## Begin READING TEXT
Justice for the community, by the community

The genocide is officially remembered every year on 7 April, the date that the Interahamwe set up roadblocks around the country and began what they termed their “public work” of exterminating an ethnic group. Purple bunting hangs from public buildings, flags fly at half-mast, and the newspapers are full of government messages stating “Never Again”. The image is of a country united in its grief and horror at the events of the past; of people remembering their dead, in the same way as other countries mourn those lost in a war. The emphasis seems to be on recognition, healing and justice.

The genocide in Rwanda is most notorious for the rate at which killing occurred; a rate which far oustrips even the Holocaust. The high rate of killing was made possible as Hutus murdered their neighbours with machetes.



”Rwandans often speak of a million deaths, and they may be right. The dead of Rwanda accumulated at nearly three times the rate of Jewish dead during the Holocaust. It was the most efficient mass killing since the atomic bombings of Hiroshima and Nagasaki”.

from the preface of Philip Gourevitch’s book “ We Wish To Inform You…”

Despite the number of people involved, the Rwandan government has said no to any form of impunity. Often other countries that have experienced widespread atrocities have chosen to prosecute the main instigators but not prosecute the ordinary people. However, Rwanda has declared that justice must be done at all levels.

After preliminary investigations were concluded, it was estimated that 100,000 people would need to be prosecuted. As Caroline Stainier, of Avocats Sans Frontieres, points out: “No ordinary courts could digest that quantity and give them a fair trial in a decent amount of time”, much less courts emerging from a society ravaged by genocide and exodus. The gacaca procedure was chosen as the best alternative to the problem.

Gacaca literally means grass, but also refers to a traditional justice procedure in Rwandan society. Local-level courts that were traditionally used by village communities would gather on a patch of grass to resolve conflicts - usually between families - using the head of each household as a judge. Faced with the dilemma of wanting to reject impunity, yet aware that the ordinary courts could not handle the number of trials required, the Rwandan government introduced the “gacaca process”. The law provided for gacaca courts to be set up throughout Rwanda to try certain cases relating to genocide.
## End READING TEXT
## Begin RECORDS PROVIDED
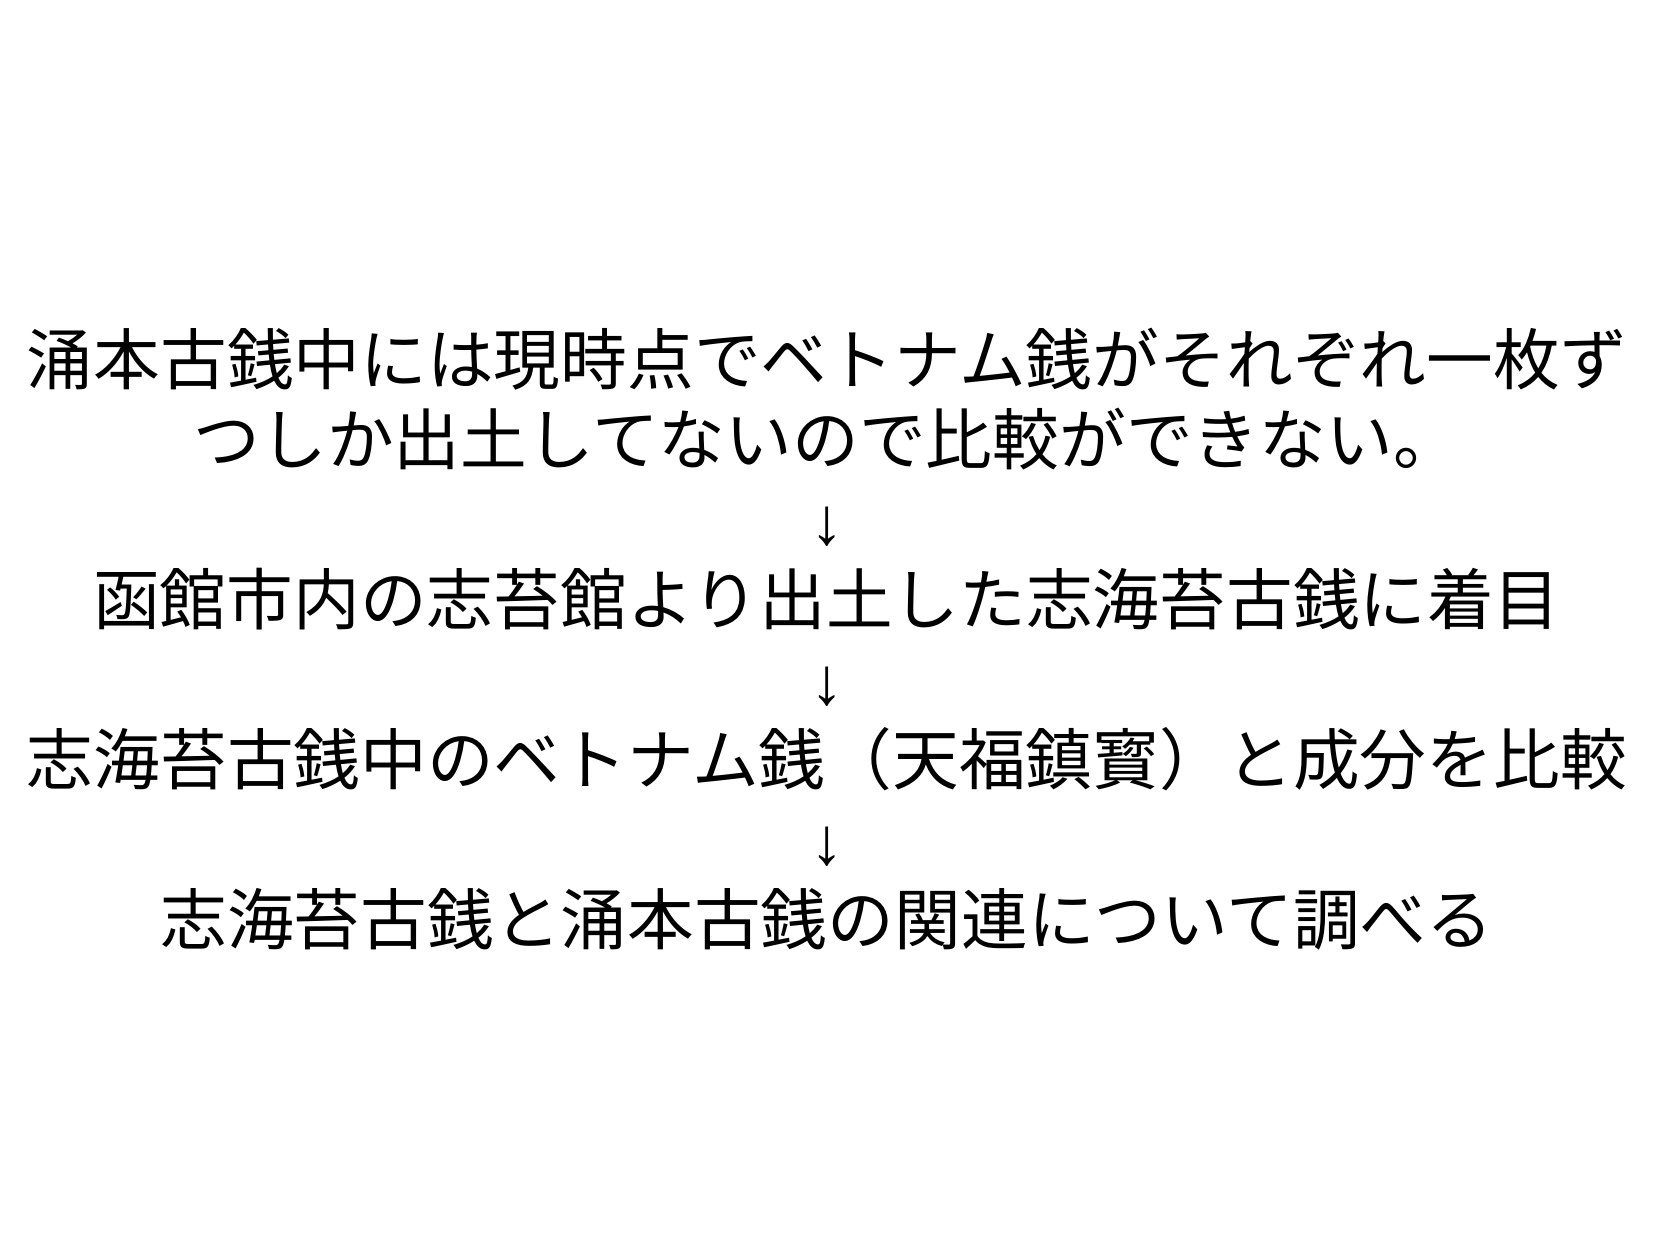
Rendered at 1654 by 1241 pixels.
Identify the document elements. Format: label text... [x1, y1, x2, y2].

text_box 涌本古銭中には現時点でベトナム銭がそれぞれ一枚ずつしか出土してないので比較ができない。 ↓ 函館市内の志苔館より出土した志海苔古銭に着目 ↓ 志海苔古銭中のベトナム銭（天福鎮寳）と成分を比較 ↓ 志海苔古銭と涌本古銭の関連について調べる [11, 231, 1642, 1045]
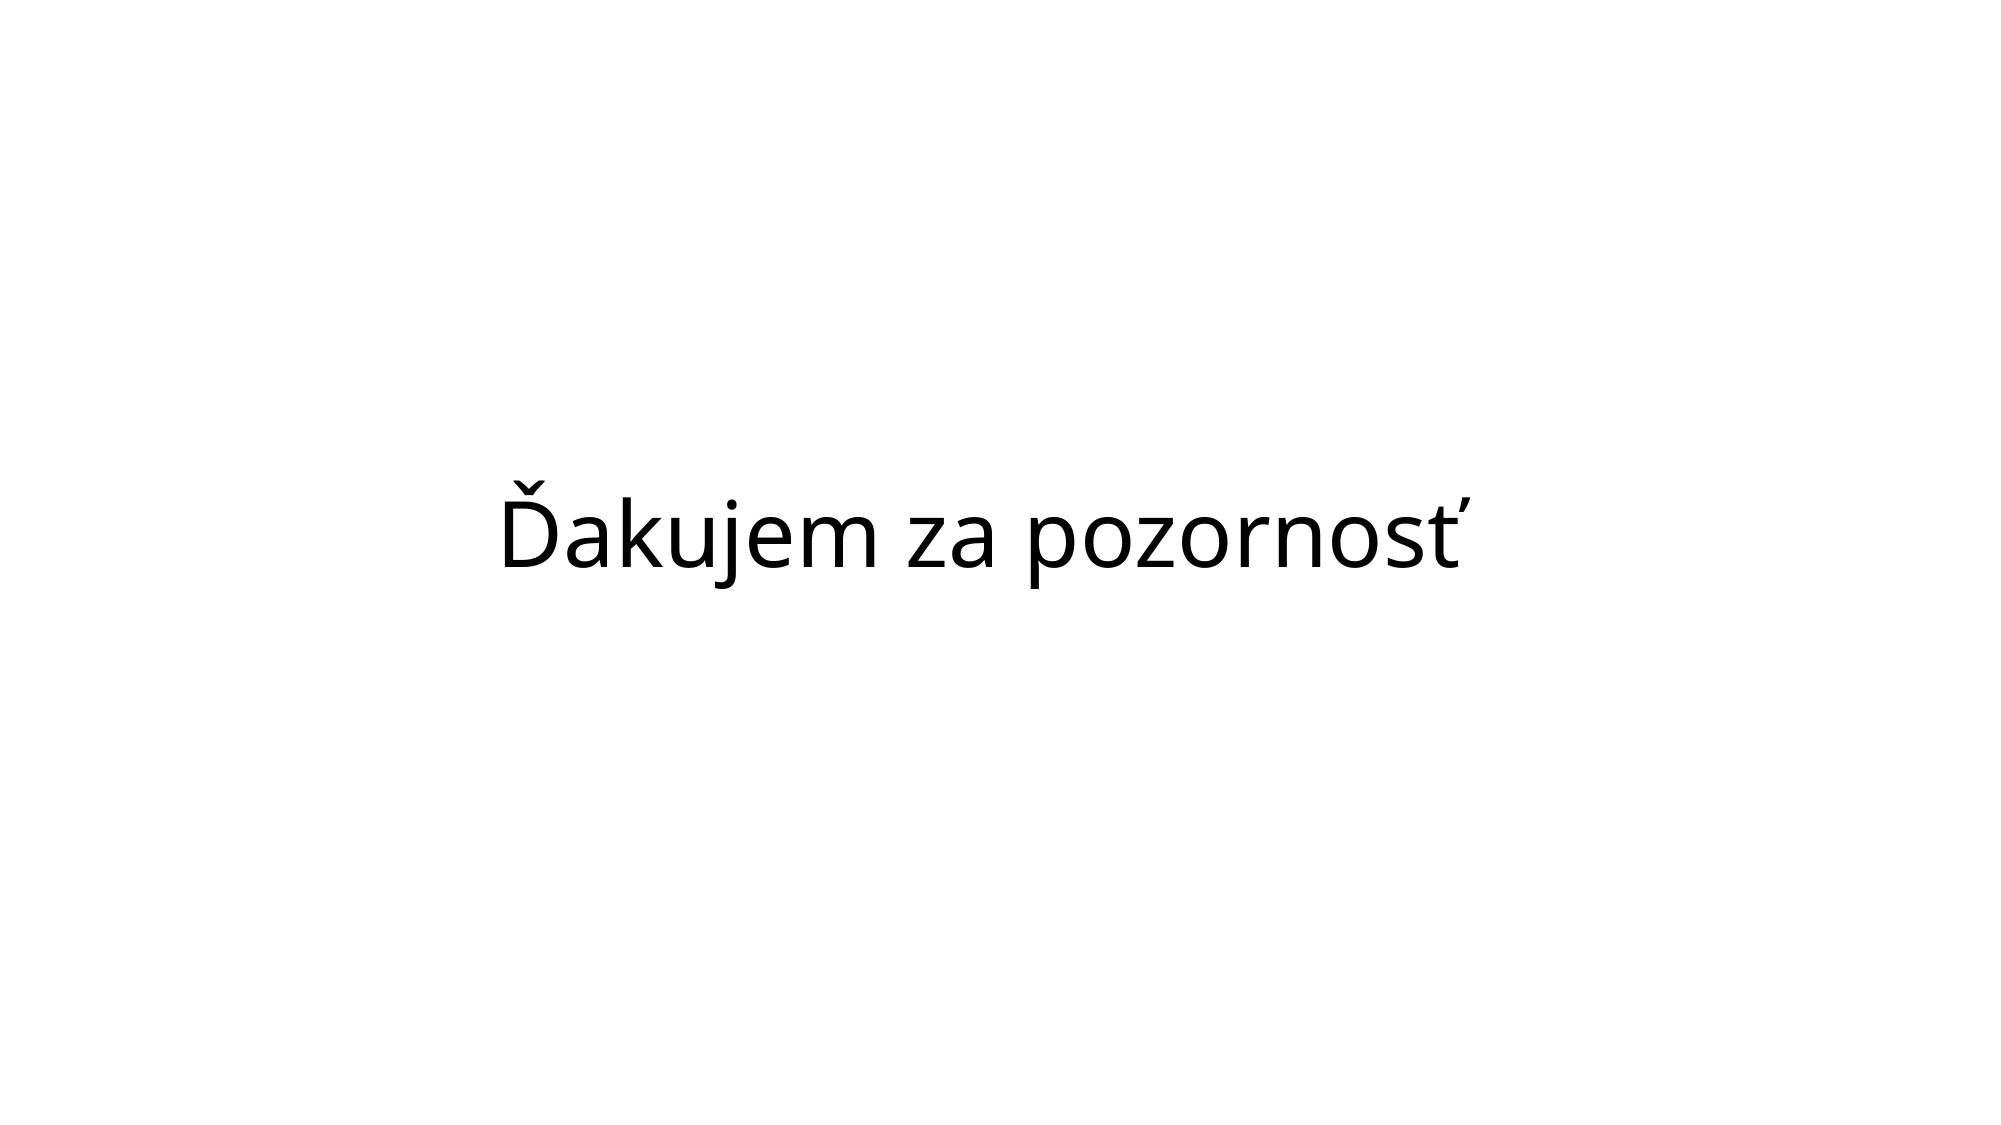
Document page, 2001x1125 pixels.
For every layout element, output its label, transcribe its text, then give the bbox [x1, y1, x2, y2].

title Ďakujem za pozornosť [116, 428, 1842, 647]
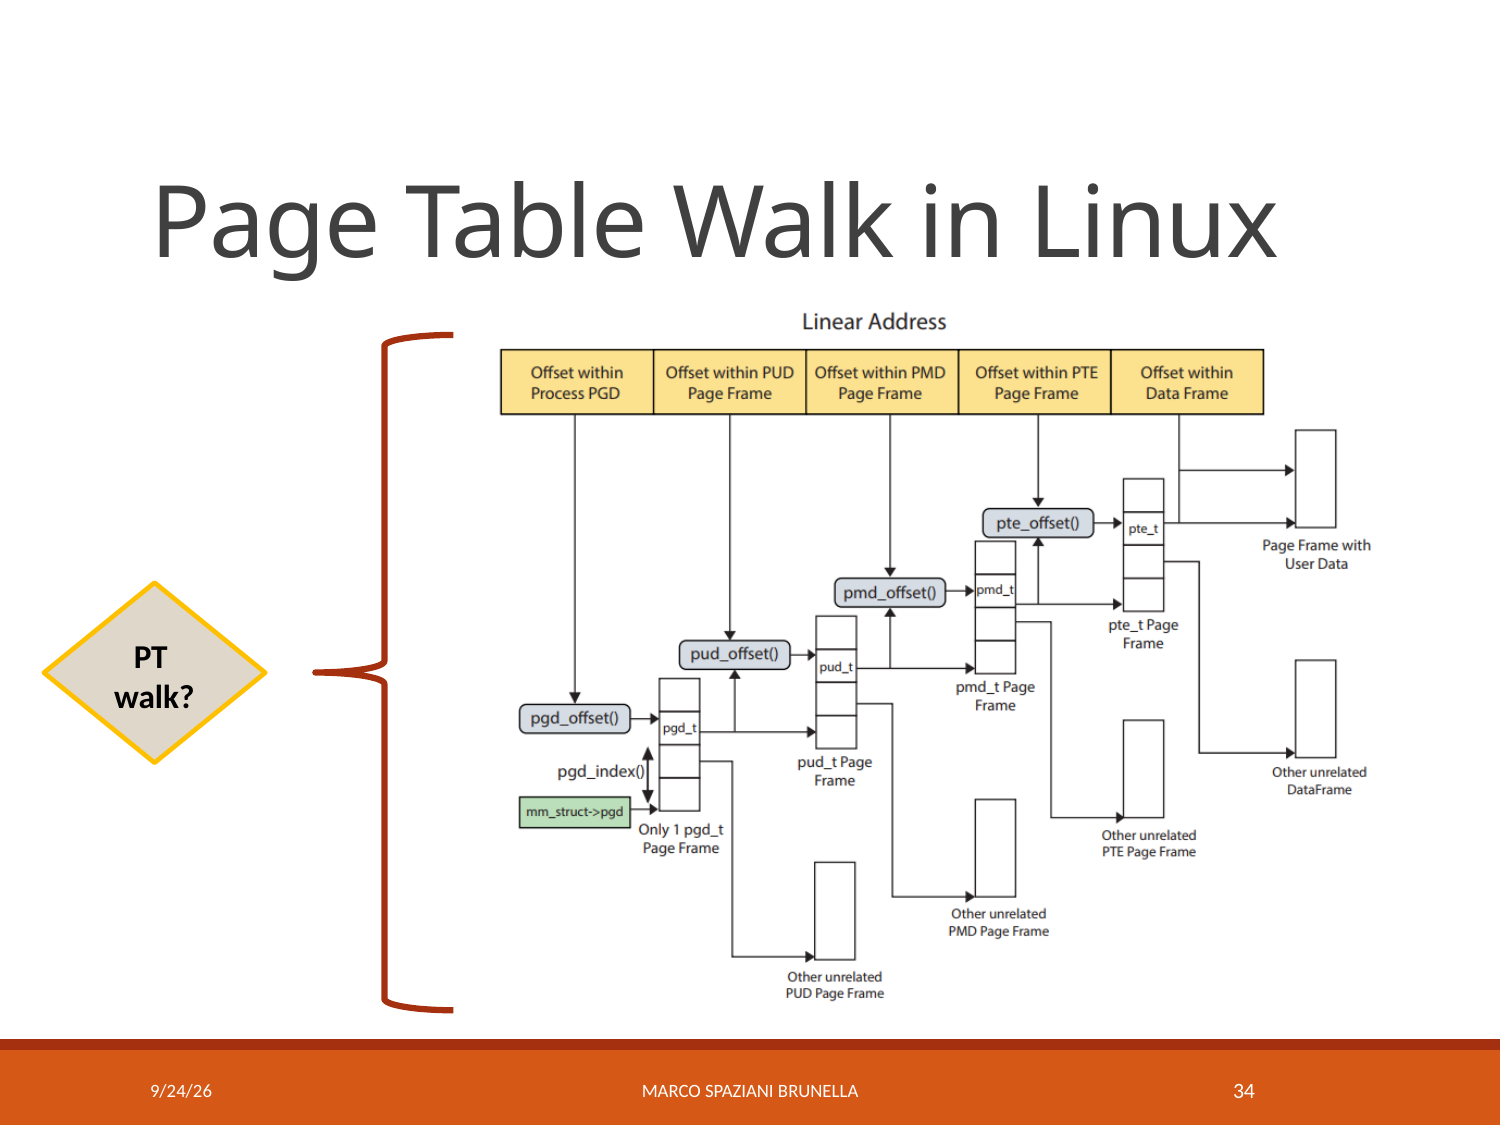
## End RECORDS PROVIDED
> _LIST OF TASKS_
1 - Answer these questions from the Rwanda justice text:
(a) On what date is the genocide officially remembered each year?
(b) How many people was it estimated would need to be prosecuted?
(c) What does the word "gacaca" literally mean?
2 - Can you turn the paragraph of the Rwanda justice text that begins "Gacaca literally means grass" into a short list that keeps its main facts?
3 - Reproduce the part of the Rwanda justice text starting at "The genocide in" and ending at "neighbours with machetes.", swapping "machetes" for "knives".

> _THE SOLUTIONS_
1 -
(a) 7 April
(b) 100,000
(c) Grass

2 -
- "Gacaca" literally means grass. It also refers to a traditional justice procedure in Rwandan society.
- Village communities traditionally held these local courts on a patch of grass to resolve conflicts, usually between families, with each head of household acting as a judge.
- The Rwandan government wanted to reject impunity but knew the ordinary courts could not handle so many trials, so it introduced the "gacaca process."
- The law provided for gacaca courts throughout Rwanda to try certain genocide-related cases.

3 -
The genocide in Rwanda is most notorious for the rate at which killing occurred; a rate which far oustrips even the Holocaust. The high rate of killing was made possible as Hutus murdered their neighbours with knives.